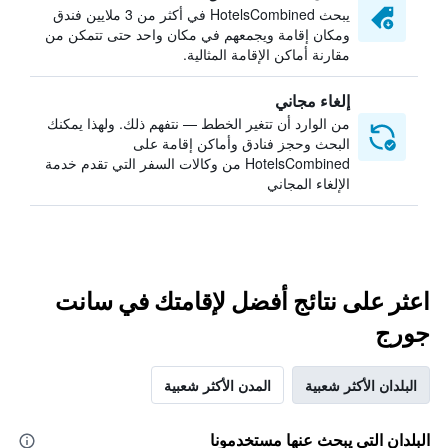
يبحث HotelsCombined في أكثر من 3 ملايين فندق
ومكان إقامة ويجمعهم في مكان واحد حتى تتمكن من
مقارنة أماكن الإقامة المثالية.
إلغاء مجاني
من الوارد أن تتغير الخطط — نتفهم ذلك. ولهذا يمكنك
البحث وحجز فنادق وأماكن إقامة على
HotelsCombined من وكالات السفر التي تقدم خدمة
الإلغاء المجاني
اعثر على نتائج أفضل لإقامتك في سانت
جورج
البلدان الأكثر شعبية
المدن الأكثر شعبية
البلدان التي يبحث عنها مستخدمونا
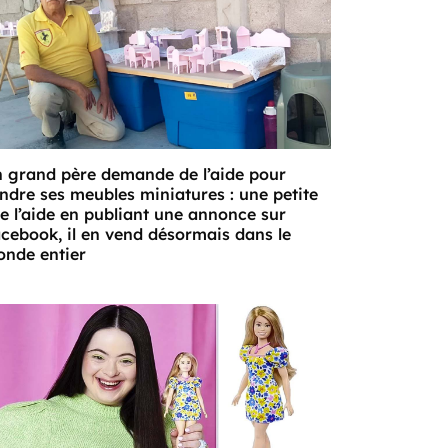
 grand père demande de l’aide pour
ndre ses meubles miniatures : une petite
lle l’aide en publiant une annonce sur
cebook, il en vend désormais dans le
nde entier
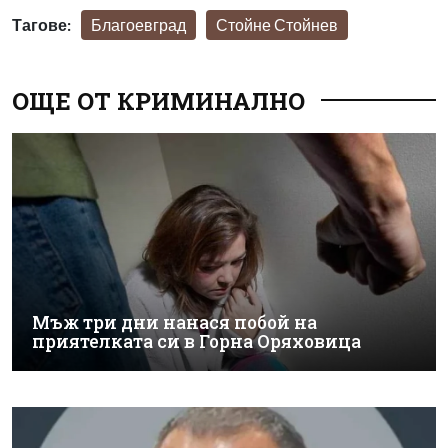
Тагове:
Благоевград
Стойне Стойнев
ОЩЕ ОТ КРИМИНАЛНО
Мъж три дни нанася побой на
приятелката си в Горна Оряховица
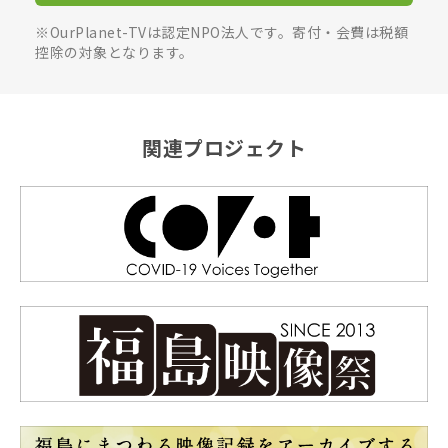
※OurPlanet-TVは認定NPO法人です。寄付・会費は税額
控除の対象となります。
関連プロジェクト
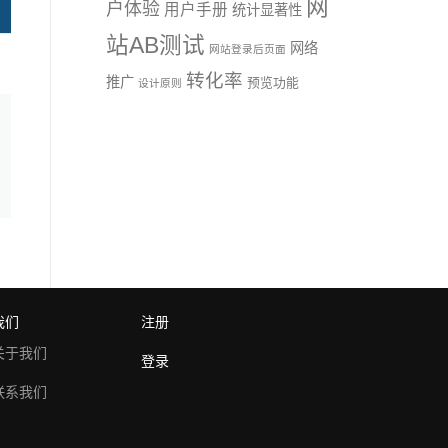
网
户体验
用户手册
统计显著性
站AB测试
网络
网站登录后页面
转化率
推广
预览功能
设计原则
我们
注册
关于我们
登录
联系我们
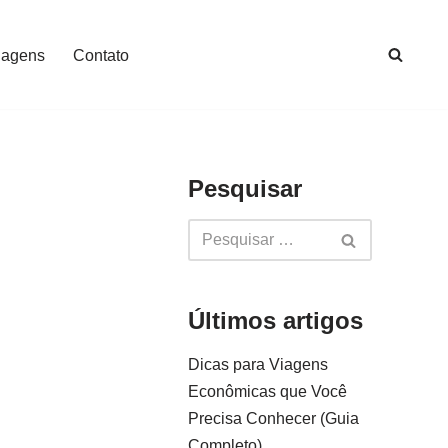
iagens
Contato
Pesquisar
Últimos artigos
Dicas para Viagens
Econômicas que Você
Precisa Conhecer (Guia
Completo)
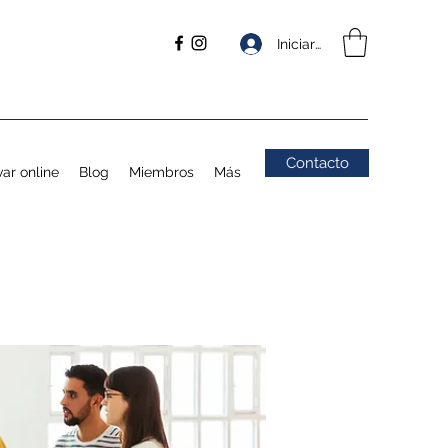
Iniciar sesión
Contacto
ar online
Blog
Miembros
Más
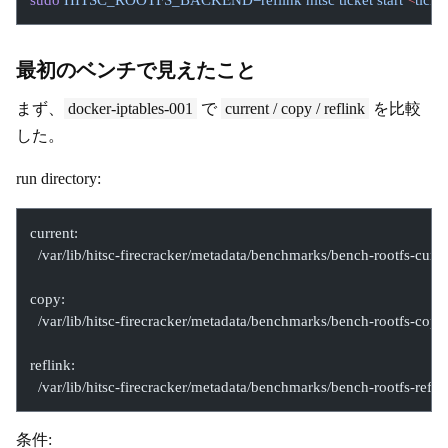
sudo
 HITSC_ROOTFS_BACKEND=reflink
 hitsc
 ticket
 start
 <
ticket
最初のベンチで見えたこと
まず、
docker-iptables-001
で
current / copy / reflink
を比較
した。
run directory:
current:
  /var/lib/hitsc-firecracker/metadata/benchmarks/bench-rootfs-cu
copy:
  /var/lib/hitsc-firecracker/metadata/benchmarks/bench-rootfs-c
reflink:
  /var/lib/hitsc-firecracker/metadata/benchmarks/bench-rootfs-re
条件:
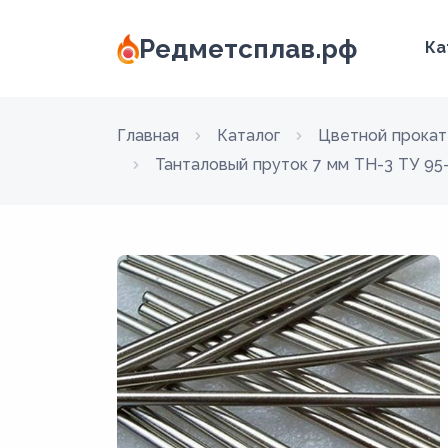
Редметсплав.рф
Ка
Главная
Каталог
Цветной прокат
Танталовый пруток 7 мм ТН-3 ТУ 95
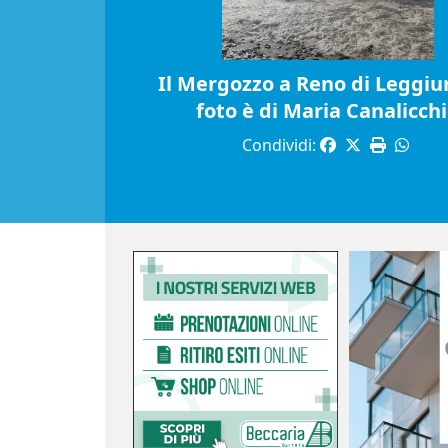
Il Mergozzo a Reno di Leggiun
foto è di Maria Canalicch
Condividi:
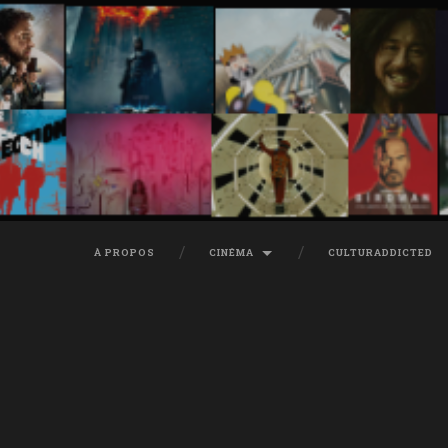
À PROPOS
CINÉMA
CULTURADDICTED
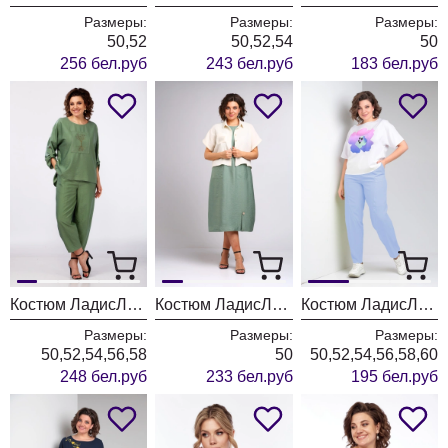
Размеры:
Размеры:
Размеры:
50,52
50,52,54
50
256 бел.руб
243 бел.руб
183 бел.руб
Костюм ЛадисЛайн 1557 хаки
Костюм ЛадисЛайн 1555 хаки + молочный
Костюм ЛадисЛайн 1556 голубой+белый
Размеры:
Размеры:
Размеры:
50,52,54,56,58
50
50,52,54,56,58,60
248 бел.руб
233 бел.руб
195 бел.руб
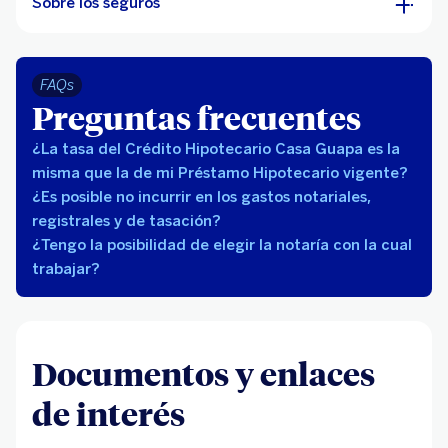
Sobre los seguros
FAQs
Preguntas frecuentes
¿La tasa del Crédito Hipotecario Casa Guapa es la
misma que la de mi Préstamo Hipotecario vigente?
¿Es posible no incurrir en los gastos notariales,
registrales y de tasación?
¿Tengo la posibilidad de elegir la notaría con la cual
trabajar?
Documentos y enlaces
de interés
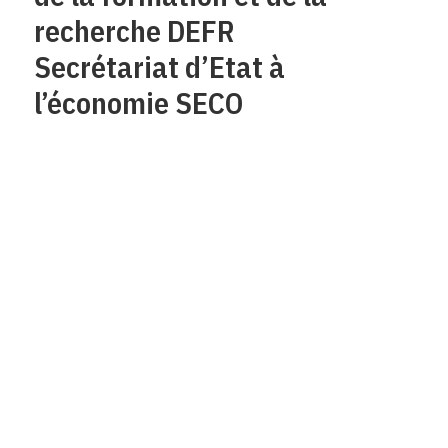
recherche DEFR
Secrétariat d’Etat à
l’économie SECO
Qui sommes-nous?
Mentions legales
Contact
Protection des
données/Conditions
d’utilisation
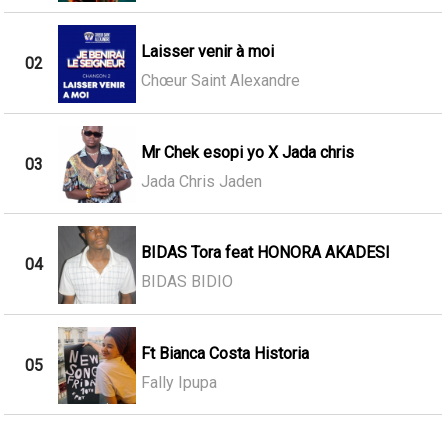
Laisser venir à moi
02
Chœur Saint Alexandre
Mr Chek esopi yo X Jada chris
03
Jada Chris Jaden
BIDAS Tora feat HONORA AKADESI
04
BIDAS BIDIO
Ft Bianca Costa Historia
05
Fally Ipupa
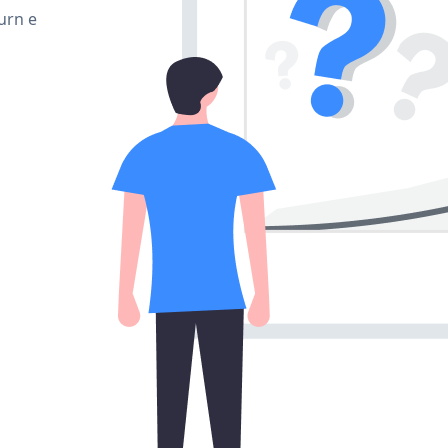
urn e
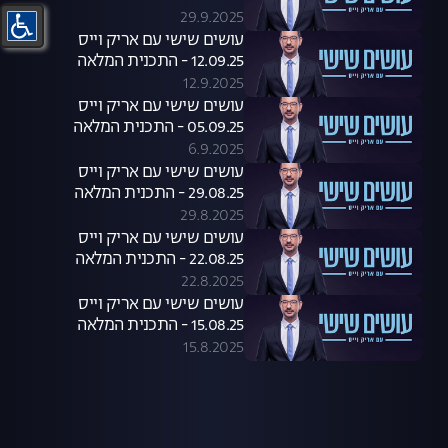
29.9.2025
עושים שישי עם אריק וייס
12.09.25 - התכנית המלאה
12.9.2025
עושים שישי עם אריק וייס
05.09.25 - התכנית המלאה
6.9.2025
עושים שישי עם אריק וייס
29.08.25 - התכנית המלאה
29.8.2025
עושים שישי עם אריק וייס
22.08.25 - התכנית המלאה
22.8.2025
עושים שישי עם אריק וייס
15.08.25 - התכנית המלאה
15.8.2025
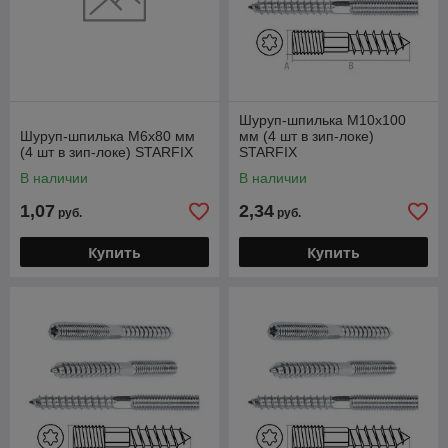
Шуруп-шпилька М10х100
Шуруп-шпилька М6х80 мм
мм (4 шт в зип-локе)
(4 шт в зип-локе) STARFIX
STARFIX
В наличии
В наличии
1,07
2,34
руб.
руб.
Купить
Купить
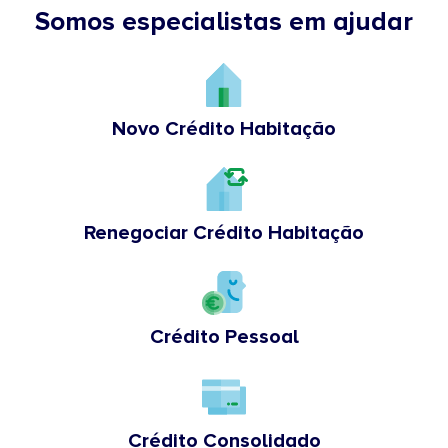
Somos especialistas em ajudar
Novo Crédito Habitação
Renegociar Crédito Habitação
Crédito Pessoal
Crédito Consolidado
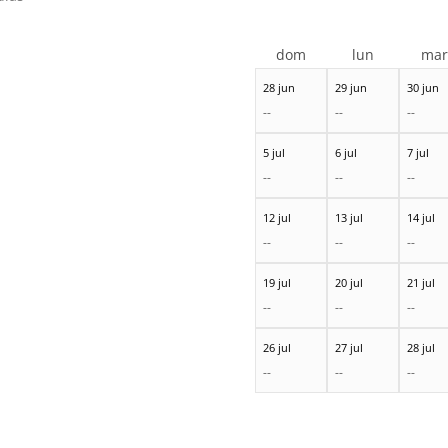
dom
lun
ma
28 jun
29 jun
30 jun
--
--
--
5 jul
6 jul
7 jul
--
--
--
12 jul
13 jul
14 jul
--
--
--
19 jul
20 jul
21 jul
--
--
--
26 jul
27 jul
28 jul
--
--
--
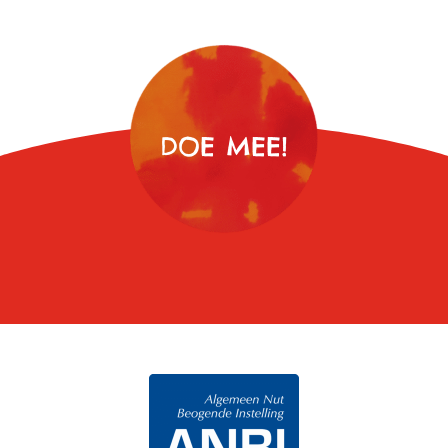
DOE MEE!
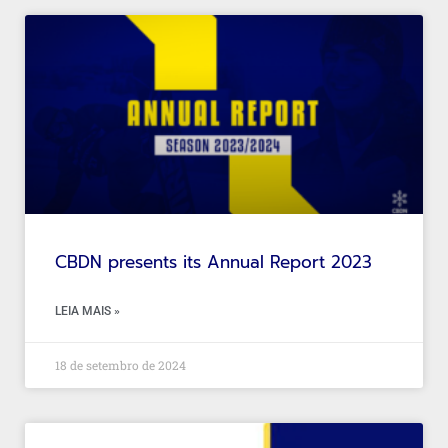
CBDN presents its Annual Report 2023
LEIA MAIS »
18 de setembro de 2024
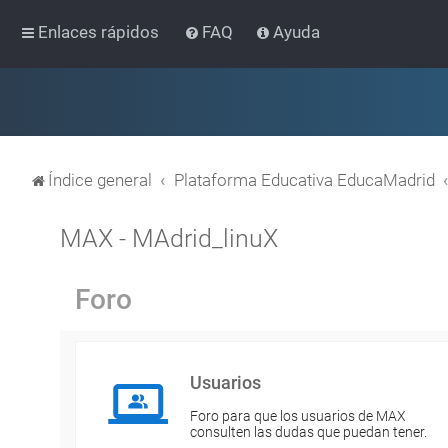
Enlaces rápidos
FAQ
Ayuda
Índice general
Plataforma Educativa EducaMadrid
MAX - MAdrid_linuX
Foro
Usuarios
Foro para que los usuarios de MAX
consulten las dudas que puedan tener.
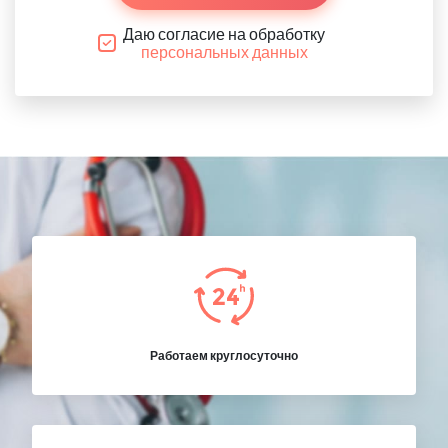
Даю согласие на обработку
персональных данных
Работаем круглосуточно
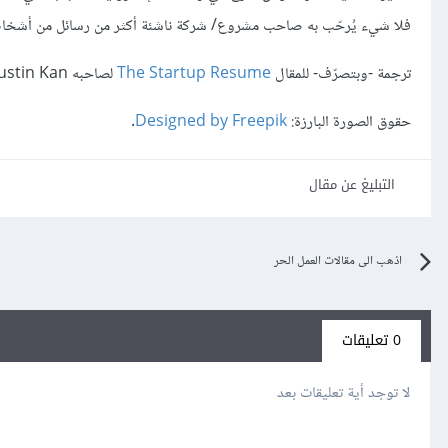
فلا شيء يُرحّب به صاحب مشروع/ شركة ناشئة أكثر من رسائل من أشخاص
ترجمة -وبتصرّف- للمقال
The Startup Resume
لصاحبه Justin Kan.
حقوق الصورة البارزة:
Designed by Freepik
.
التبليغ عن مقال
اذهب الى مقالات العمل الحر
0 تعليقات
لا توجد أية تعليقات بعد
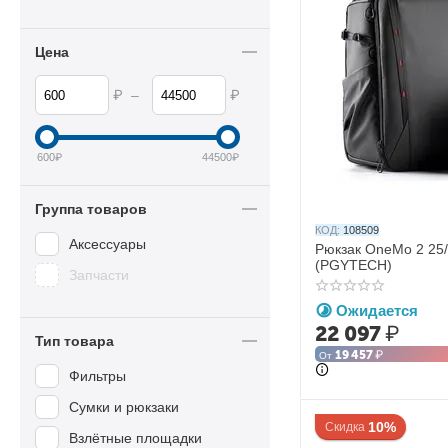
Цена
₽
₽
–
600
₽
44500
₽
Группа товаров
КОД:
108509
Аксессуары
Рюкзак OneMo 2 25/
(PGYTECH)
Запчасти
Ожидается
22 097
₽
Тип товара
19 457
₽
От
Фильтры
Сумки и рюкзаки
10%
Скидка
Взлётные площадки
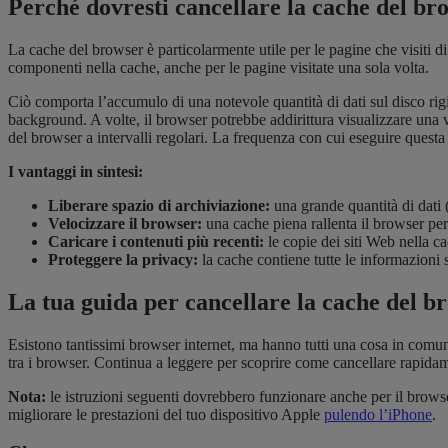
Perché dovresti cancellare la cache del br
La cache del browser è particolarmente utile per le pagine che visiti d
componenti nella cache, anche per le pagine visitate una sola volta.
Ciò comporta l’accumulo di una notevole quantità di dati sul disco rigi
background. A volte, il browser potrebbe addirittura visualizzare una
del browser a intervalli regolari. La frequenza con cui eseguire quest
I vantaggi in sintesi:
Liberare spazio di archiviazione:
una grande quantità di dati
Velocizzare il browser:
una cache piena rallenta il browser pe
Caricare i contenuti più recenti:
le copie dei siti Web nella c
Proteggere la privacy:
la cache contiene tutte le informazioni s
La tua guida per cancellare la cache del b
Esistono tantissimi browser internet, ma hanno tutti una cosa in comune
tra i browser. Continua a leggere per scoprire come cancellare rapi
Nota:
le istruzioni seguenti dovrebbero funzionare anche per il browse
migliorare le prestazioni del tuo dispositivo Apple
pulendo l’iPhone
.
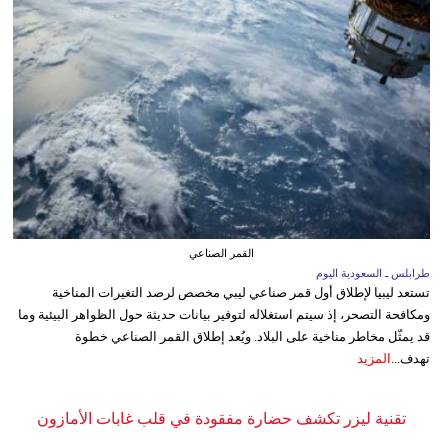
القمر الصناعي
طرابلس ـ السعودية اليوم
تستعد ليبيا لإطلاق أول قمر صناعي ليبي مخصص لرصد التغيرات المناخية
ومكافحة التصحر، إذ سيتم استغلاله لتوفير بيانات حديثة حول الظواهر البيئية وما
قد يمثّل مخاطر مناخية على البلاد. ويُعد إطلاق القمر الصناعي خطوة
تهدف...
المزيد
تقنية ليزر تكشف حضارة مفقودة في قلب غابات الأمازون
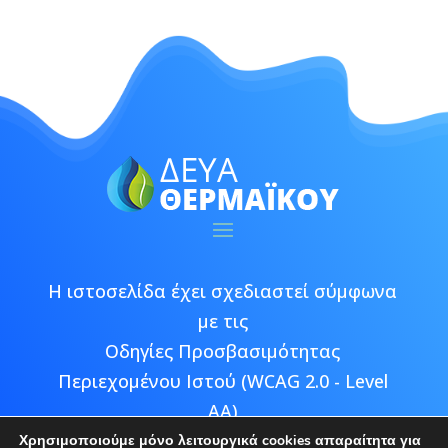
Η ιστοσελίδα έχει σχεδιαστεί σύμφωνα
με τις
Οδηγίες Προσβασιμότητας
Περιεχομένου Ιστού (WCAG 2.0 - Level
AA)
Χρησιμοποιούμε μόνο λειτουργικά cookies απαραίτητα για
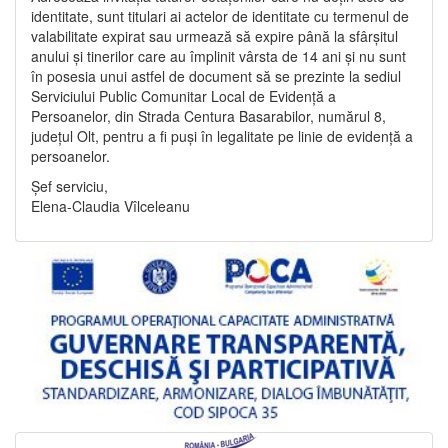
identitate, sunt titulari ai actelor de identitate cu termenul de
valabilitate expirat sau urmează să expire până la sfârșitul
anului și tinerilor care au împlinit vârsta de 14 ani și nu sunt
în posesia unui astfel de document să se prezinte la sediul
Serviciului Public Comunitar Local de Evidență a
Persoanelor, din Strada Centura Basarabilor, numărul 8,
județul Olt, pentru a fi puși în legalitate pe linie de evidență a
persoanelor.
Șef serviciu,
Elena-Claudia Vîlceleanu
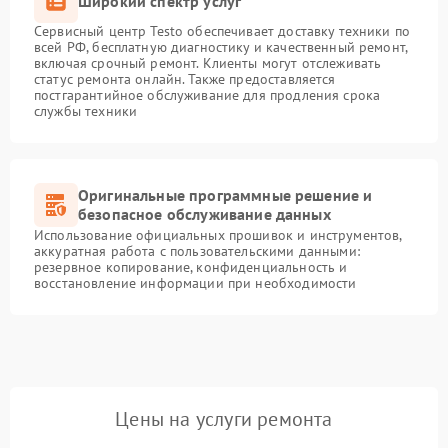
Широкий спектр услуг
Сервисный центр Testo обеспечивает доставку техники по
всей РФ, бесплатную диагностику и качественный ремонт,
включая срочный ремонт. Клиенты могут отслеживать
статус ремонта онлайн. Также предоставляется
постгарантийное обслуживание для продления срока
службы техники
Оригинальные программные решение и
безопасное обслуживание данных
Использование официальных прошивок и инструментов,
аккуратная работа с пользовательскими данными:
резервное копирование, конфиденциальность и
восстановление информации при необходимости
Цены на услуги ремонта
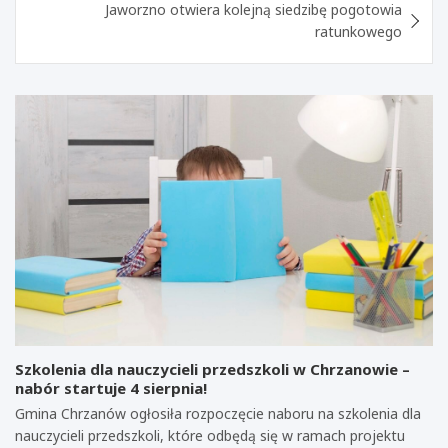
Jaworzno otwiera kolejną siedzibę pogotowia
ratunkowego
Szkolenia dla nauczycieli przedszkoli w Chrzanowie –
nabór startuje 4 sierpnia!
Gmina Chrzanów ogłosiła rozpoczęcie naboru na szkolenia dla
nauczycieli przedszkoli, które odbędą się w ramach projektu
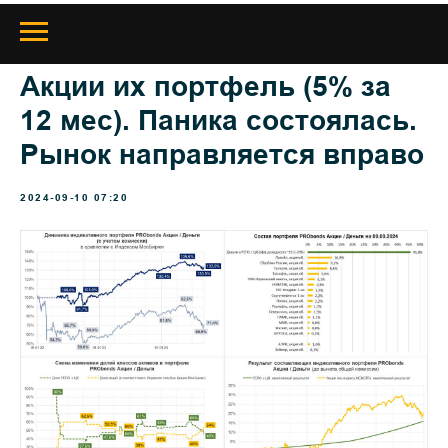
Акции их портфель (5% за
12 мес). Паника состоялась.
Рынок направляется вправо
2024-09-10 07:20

◆ ◆ ◆ ◆ ◆

**What to work on**
Print the lines above, from the line containing "Шуруп-шпилька М10х100" through the line containing "consulten las dudas que puedan tener.", inclusive, leaving out the picture markers.

**Exercise response**
Шуруп-шпилька М10х100
Шуруп-шпилька М6х80 мм
мм (4 шт в зип-локе)
(4 шт в зип-локе) STARFIX
STARFIX
В наличии
В наличии
1,07
2,34
руб.
руб.
Купить
Купить
Somos especialistas em ajudar
Novo Crédito Habitação
Renegociar Crédito Habitação
Crédito Pessoal
Crédito Consolidado
dom
lun
ma
28 jun
29 jun
30 jun
--
--
--
5 jul
6 jul
7 jul
--
--
--
12 jul
13 jul
14 jul
--
--
--
19 jul
20 jul
21 jul
--
--
--
26 jul
27 jul
28 jul
--
--
--
DOE MEE!
CBDN presents its Annual Report 2023
LEIA MAIS »
18 de setembro de 2024
Enlaces rápidos
FAQ
Ayuda
Índice general
Plataforma Educativa EducaMadrid
MAX - MAdrid_linuX
Foro
Usuarios
Foro para que los usuarios de MAX
consulten las dudas que puedan tener.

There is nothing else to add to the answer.